Data items:
================================

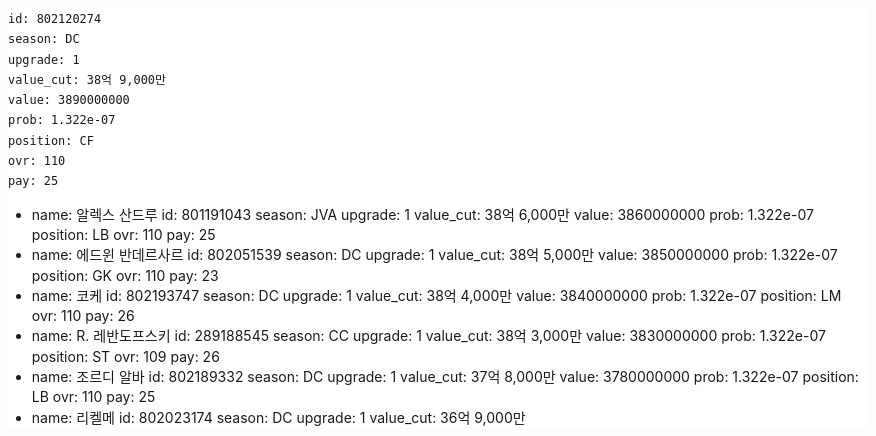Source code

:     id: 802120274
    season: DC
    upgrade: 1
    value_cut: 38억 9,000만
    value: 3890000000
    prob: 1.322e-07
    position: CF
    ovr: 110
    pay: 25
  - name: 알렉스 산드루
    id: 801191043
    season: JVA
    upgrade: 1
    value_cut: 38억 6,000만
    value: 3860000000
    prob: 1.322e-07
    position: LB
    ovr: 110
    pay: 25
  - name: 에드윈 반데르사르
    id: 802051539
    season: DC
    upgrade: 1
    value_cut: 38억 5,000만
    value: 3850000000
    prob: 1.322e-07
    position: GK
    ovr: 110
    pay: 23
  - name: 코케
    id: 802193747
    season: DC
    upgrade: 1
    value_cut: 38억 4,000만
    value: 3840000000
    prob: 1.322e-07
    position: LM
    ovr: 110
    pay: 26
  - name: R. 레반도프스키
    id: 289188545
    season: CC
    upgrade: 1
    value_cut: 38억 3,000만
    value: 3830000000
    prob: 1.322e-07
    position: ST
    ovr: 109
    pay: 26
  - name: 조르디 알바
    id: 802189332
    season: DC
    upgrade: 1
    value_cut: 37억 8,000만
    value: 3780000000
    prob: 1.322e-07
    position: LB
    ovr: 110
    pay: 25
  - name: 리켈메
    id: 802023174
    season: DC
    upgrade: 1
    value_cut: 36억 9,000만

================================

What is expected
Reproduce every item above character for character, leaving out the pictures.

The answer
Source code

:     id: 802120274
    season: DC
    upgrade: 1
    value_cut: 38억 9,000만
    value: 3890000000
    prob: 1.322e-07
    position: CF
    ovr: 110
    pay: 25
  - name: 알렉스 산드루
    id: 801191043
    season: JVA
    upgrade: 1
    value_cut: 38억 6,000만
    value: 3860000000
    prob: 1.322e-07
    position: LB
    ovr: 110
    pay: 25
  - name: 에드윈 반데르사르
    id: 802051539
    season: DC
    upgrade: 1
    value_cut: 38억 5,000만
    value: 3850000000
    prob: 1.322e-07
    position: GK
    ovr: 110
    pay: 23
  - name: 코케
    id: 802193747
    season: DC
    upgrade: 1
    value_cut: 38억 4,000만
    value: 3840000000
    prob: 1.322e-07
    position: LM
    ovr: 110
    pay: 26
  - name: R. 레반도프스키
    id: 289188545
    season: CC
    upgrade: 1
    value_cut: 38억 3,000만
    value: 3830000000
    prob: 1.322e-07
    position: ST
    ovr: 109
    pay: 26
  - name: 조르디 알바
    id: 802189332
    season: DC
    upgrade: 1
    value_cut: 37억 8,000만
    value: 3780000000
    prob: 1.322e-07
    position: LB
    ovr: 110
    pay: 25
  - name: 리켈메
    id: 802023174
    season: DC
    upgrade: 1
    value_cut: 36억 9,000만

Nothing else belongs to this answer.